DOCUMENT SEGMENT —
POINT / COUNTERPOINT
Opposing views on burning questions
You have each other’s back.
“Trust is probably the most important word
in any business relationship. My husband—who is my com-
pany’s operations director—and I know we can totally trust
each other to always have the best interests of the business
at heart and we have each other’s back. I’m not sure you
can really ever say that about anybody you may bring in
from the outside. This is the No. 1 advantage to working
with your spouse/partner.
In addition, we get to travel together—our business is
global and when we can, and it makes sense, we are easily
able to go to business events together. If there is reliable
Wi-Fi, we can run the business from anywhere. For us,
travel is a love and value that we share so if we worked for
different companies we would lose this major advantage.
We possess completely different skill sets; he handles logistics, financial and operational tasks, all things I’m not so
good at! When we allow each other to focus on our own
tasks and responsibilities, then everything works well. We
meet in the ‘board room’ (aka the kitchen, favorite restaurant, local coffee shop—never the bedroom!) to discuss
what needs to be discussed and make decisions.
I wouldn’t change it for the world!”
Lesley Everett, FPSA, PSAE, is an international
speaker and specialist on personal branding and
the personality of the corporate brand. She has
published three books, received the Professional
Speaking Award of Excellence—the highest
accolade for UK speakers given by their peers—in 2010, and she
was the 2012-13 President of the Global Speakers Association.

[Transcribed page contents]
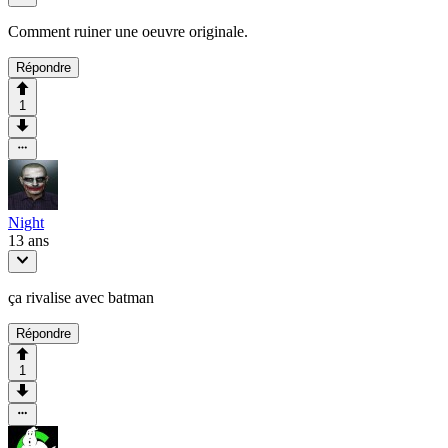
Comment ruiner une oeuvre originale.
Répondre
1
Night
13 ans
ça rivalise avec batman
Répondre
1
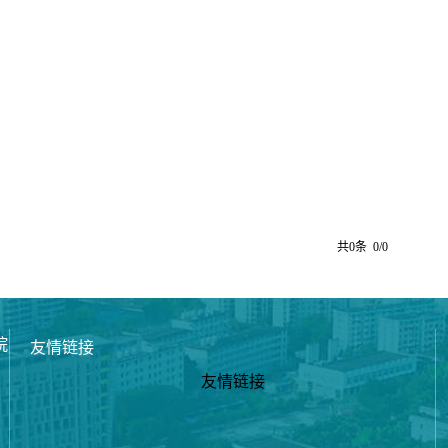
共0条 0/0
院
友情链接
友情链接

STUDY QUESTIONS —
1) Answer these questions about the point/counterpoint column:
(a) What position does the speaker's husband hold in her company?
(b) Which places serve as the couple's "board room"?
(c) In what year did Lesley Everett receive the Professional Speaking Award of Excellence?
2) Carry the point/counterpoint column forward from its final sentence.

ANSWERS BY ITEM —
1)
(a) He is the company's operations director.
(b) The kitchen, a favorite restaurant, and the local coffee shop.
(c) 2010.

2)
Go to www.walkingtall.com.
PRO: No, it’s better to keep marriage and business separate.
“I adore my Bill Elvins. We’ve been married for 37 years.
And we have two very different styles. His ability to take
complete phone messages is nil. His attention to detail is
nil. Filling out the categories for writing checks in Quicken
upsets him. He does not like to talk on the phone. Understandably. This is not why he was put on this earth. He
adores my NSA colleagues. He loves to see me on the
platform. He says, ‘I hate it when you go, but you must.
You are needed.’ And when I return home and tell him
about some of the people who touched my heart, he gets
teary. It is perfect as it is.
On the other hand, I have a semi-virtual assistant,
who is unrelated by blood, marriage, or any other shape
and form. She handles article placement, Web interface,
contracts and billing. We get together once a month for
catch-up and strategy. It is wonderful to have someone
who knows the business, can push back when necessary,
and I don’t have to see her daily. It gives each of us a
unique perspective—which, also, is perfect as it is!”
Eileen McDargh, CSP, CPAE, is the CEO of The
Resiliency Group. The author of seven books, she’s
No. 4 in Top 30 Communication Gurus by Global
Gurus. And she’s happily married! Go to
Continue the debate! Are you in favor of the
point or counterpoint? Tweet your thoughts
using the hashtag #speakermagcounterpoint.
When not posing questions for this column, Eleni
Kelakos uses theater techniques to help speakers and
leaders perform at their peak on and off the speaking
platform. Contact her at email@example.com.
Too Close for Comfort?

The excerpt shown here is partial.